Now that Lemonade has raised nearly $500 million in financing to date and is pursuing an international expansion, speculation has begun as to what the exit strategy will ultimately be for investors of the InsurTech startup.
After repeated attempts to contact Lemonade, a spokesperson responded to Carrier Management via email stating “we’re not interested in commenting on this matter.” But industry insiders have identified two likely courses of action: Within the next few years, Lemonade will either be sold to a large carrier or pursue an initial public offering. Either option would potentially help investors gain a healthy return on their investment.
“Lemonade is one of the hottest players in the new wave of InsurTech startups, and their funding has been pretty unprecedented in that space,” Nate Pacer, co-founder and chief research officer of the analyst firm Venture Scanner, told Carrier Management via email. “Investors are seeing that the InsurTech sector is starting to mature, with later-stage events growing from 20 percent of deals to over 50 percent within the past five years, so harvesting [an investor exit of some kind] is a very real option.”
Pacer said both an acquisition of Lemonade or an IPO “are viable exit options,” though he noted that “large insurance incumbents are investing directly into Lemonade, indicating they may be willing to acquire.” An IPO is feasible, he said, because recent tech-related IPOs “show that the public markets are ready to play as well.”
“Smart founders and investors know this and so design the [capitalization] table to align with incentives around exiting,” Pacer said.
Lemonade, launched in 2016, has raised $480 million in four rounds of financing, including a $300 million round disclosed in April 2019. Investors include insurance giant Allianz, XL Innovate (the investment arm now owned by AXA), SoftBank, Aleph, General Catalyst, GV (Google Ventures), Sequoia Capital, Sound Ventures, Thrive Capital and Tusk Ventures.
Pacer noted that voting shareholders—those with larger stakes, typically—ultimately decide when a startup exits. Allianz, General Catalyst and Softbank are among Lemonade’s largest shareholders, he added.
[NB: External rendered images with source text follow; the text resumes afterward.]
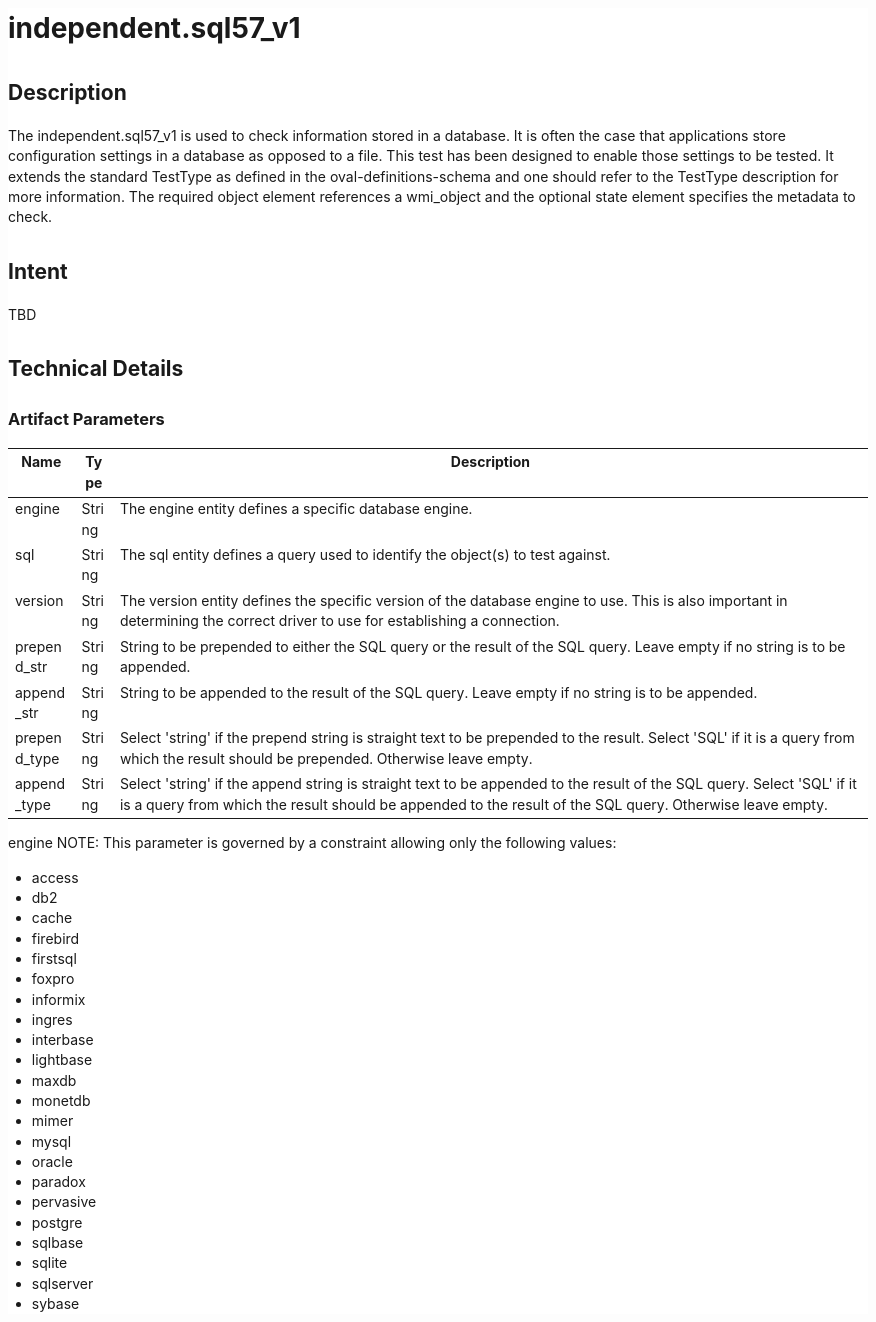 # independent.sql57_v1

## Description
The independent.sql57_v1 is used to check information stored in a database. It is often the case that applications store configuration settings in a database as opposed to a file. This test has been designed to enable those settings to be tested. It extends the standard TestType as defined in the oval-definitions-schema and one should refer to the TestType description for more information. The required object element references a wmi_object and the optional state element specifies the metadata to check.

## Intent
TBD

## Technical Details
### Artifact Parameters
| Name                  |Type    | Description |
| ----------------------|--------| ----------- |
| engine | String | The engine entity defines a specific database engine. |
| sql | String | The sql entity defines a query used to identify the object(s) to test against. |
| version | String | The version entity defines the specific version of the database engine to use. This is also important in determining the correct driver to use for establishing a connection. |
| prepend_str | String | String to be prepended to either the SQL query or the result of the SQL query. Leave empty if no string is to be appended. |
| append_str | String | String to be appended to the result of the SQL query. Leave empty if no string is to be appended. |
| prepend_type | String | Select 'string' if the prepend string is straight text to be prepended to the result. Select 'SQL' if it is a query from which the result should be prepended. Otherwise leave empty. |
| append_type | String | Select 'string' if the append string is straight text to be appended to the result of the SQL query. Select 'SQL' if it is a query from which the result should be appended to the result of the SQL query. Otherwise leave empty. |

engine
NOTE: This parameter is governed by a constraint allowing only the following values:
- access
- db2
- cache
- firebird
- firstsql
- foxpro
- informix
- ingres
- interbase
- lightbase
- maxdb
- monetdb
- mimer
- mysql
- oracle
- paradox
- pervasive
- postgre
- sqlbase
- sqlite
- sqlserver
- sybase
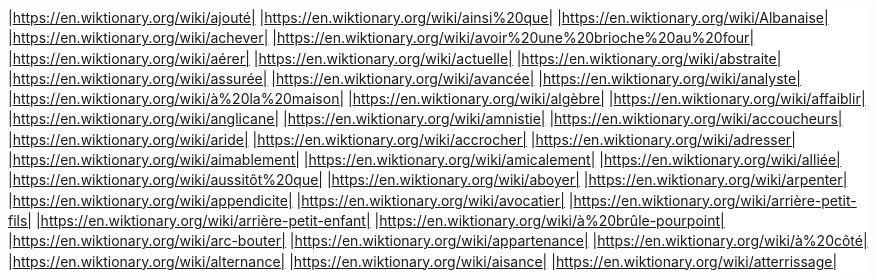 |https://en.wiktionary.org/wiki/ajouté|
|https://en.wiktionary.org/wiki/ainsi%20que|
|https://en.wiktionary.org/wiki/Albanaise|
|https://en.wiktionary.org/wiki/achever|
|https://en.wiktionary.org/wiki/avoir%20une%20brioche%20au%20four|
|https://en.wiktionary.org/wiki/aérer|
|https://en.wiktionary.org/wiki/actuelle|
|https://en.wiktionary.org/wiki/abstraite|
|https://en.wiktionary.org/wiki/assurée|
|https://en.wiktionary.org/wiki/avancée|
|https://en.wiktionary.org/wiki/analyste|
|https://en.wiktionary.org/wiki/à%20la%20maison|
|https://en.wiktionary.org/wiki/algèbre|
|https://en.wiktionary.org/wiki/affaiblir|
|https://en.wiktionary.org/wiki/anglicane|
|https://en.wiktionary.org/wiki/amnistie|
|https://en.wiktionary.org/wiki/accoucheurs|
|https://en.wiktionary.org/wiki/aride|
|https://en.wiktionary.org/wiki/accrocher|
|https://en.wiktionary.org/wiki/adresser|
|https://en.wiktionary.org/wiki/aimablement|
|https://en.wiktionary.org/wiki/amicalement|
|https://en.wiktionary.org/wiki/alliée|
|https://en.wiktionary.org/wiki/aussitôt%20que|
|https://en.wiktionary.org/wiki/aboyer|
|https://en.wiktionary.org/wiki/arpenter|
|https://en.wiktionary.org/wiki/appendicite|
|https://en.wiktionary.org/wiki/avocatier|
|https://en.wiktionary.org/wiki/arrière-petit-fils|
|https://en.wiktionary.org/wiki/arrière-petit-enfant|
|https://en.wiktionary.org/wiki/à%20brûle-pourpoint|
|https://en.wiktionary.org/wiki/arc-bouter|
|https://en.wiktionary.org/wiki/appartenance|
|https://en.wiktionary.org/wiki/à%20côté|
|https://en.wiktionary.org/wiki/alternance|
|https://en.wiktionary.org/wiki/aisance|
|https://en.wiktionary.org/wiki/atterrissage|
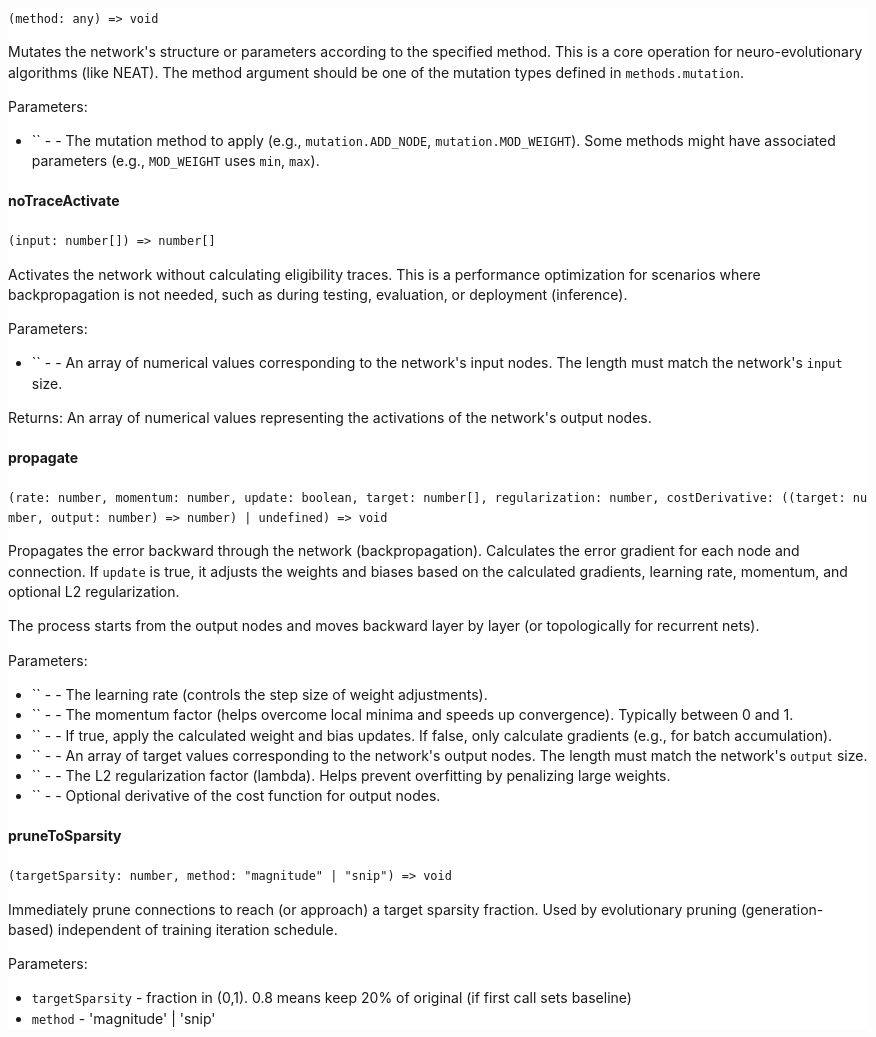 `(method: any) => void`

Mutates the network's structure or parameters according to the specified method.
This is a core operation for neuro-evolutionary algorithms (like NEAT).
The method argument should be one of the mutation types defined in `methods.mutation`.

Parameters:
- `` - - The mutation method to apply (e.g., `mutation.ADD_NODE`, `mutation.MOD_WEIGHT`).
  Some methods might have associated parameters (e.g., `MOD_WEIGHT` uses `min`, `max`).

#### noTraceActivate

`(input: number[]) => number[]`

Activates the network without calculating eligibility traces.
This is a performance optimization for scenarios where backpropagation is not needed,
such as during testing, evaluation, or deployment (inference).

Parameters:
- `` - - An array of numerical values corresponding to the network's input nodes.
  The length must match the network's `input` size.

Returns: An array of numerical values representing the activations of the network's output nodes.

#### propagate

`(rate: number, momentum: number, update: boolean, target: number[], regularization: number, costDerivative: ((target: number, output: number) => number) | undefined) => void`

Propagates the error backward through the network (backpropagation).
Calculates the error gradient for each node and connection.
If `update` is true, it adjusts the weights and biases based on the calculated gradients,
learning rate, momentum, and optional L2 regularization.

The process starts from the output nodes and moves backward layer by layer (or topologically for recurrent nets).

Parameters:
- `` - - The learning rate (controls the step size of weight adjustments).
- `` - - The momentum factor (helps overcome local minima and speeds up convergence). Typically between 0 and 1.
- `` - - If true, apply the calculated weight and bias updates. If false, only calculate gradients (e.g., for batch accumulation).
- `` - - An array of target values corresponding to the network's output nodes.
  The length must match the network's `output` size.
- `` - - The L2 regularization factor (lambda). Helps prevent overfitting by penalizing large weights.
- `` - - Optional derivative of the cost function for output nodes.

#### pruneToSparsity

`(targetSparsity: number, method: "magnitude" | "snip") => void`

Immediately prune connections to reach (or approach) a target sparsity fraction.
Used by evolutionary pruning (generation-based) independent of training iteration schedule.

Parameters:
- `targetSparsity` - fraction in (0,1). 0.8 means keep 20% of original (if first call sets baseline)
- `method` - 'magnitude' | 'snip'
An Allianz spokesperson replied “no comment” when asked if the company is interested in acquiring Lemonade.
International Expansion Will Be Key
Lemonade’s $300 million financing is designed to help the digital insurer expand in the United States but also launch in Europe, as well as grow its product offerings beyond home and rental insurance. Currently the company sells insurance in at least 23 U.S. states, according to its website. More than 163 people work for Lemonade, which has sold over 500,000 policies thus far, Lemonade CEO Daniel Schreiber said in a recent Reuters interview. Lemonade bills its offerings as quick and easy, touting the ability to provide policies or pay claims within minutes. The startup donates any money left over to charities its customers choose.
Lemonade’s push to expand its concept internationally will be key to investors’ exit strategy, according to Matteo Carbone, an InsurTech expert and founder/director of the IoT Insurance Observatory. In the meanwhile, the startup will have time “to experiment and fix what has not worked well as of today” as it fine-tunes its concept. That includes finding ways to bring its current gross loss ratio down to the market average, Carbone said.
Carbone, a contributor to Carrier Management, noted in a December 2018 Carrier Management article cowritten with Adrian Jones that Lemonade (as of Q3 2018) has made progress on the road to financial stability. At the time, the insurer had grown premium by 57 percent over the previous quarter to $15.5 million and also booked a 96 gross loss and loss adjustment expense ratio—its best to date. At the same time, its reserves reached unfavorable development at $254,000 versus $245,000 in the previous quarter. Also, Lemonade had written $33 million in premium through the nine months of 2018, behind some expectations, Carbone and Jones wrote.
Carbone said that Lemonade’s “storytelling” has been terrific in attracting insurance executive interest, more than “people on the street who would have to subscribe to an IPO.”
With that in mind, Carbone said he could see Lemonade being acquired in the near future.
“I can’t exclude [that] a large international insurer or bank will decide to write a big check in order to give a message to the financial analysts,” he said. He added that it is “plausible” that this could happen within the next 18 months as the company seeks to successfully transplant its concept overseas.
But Lemonade and its investors will likely be seeking a specific price if the company is to be sold. If that doesn’t happen, then what?
“If no one will buy them at the price they will look for, in a few years they will have to try the IPO,” Carbone said.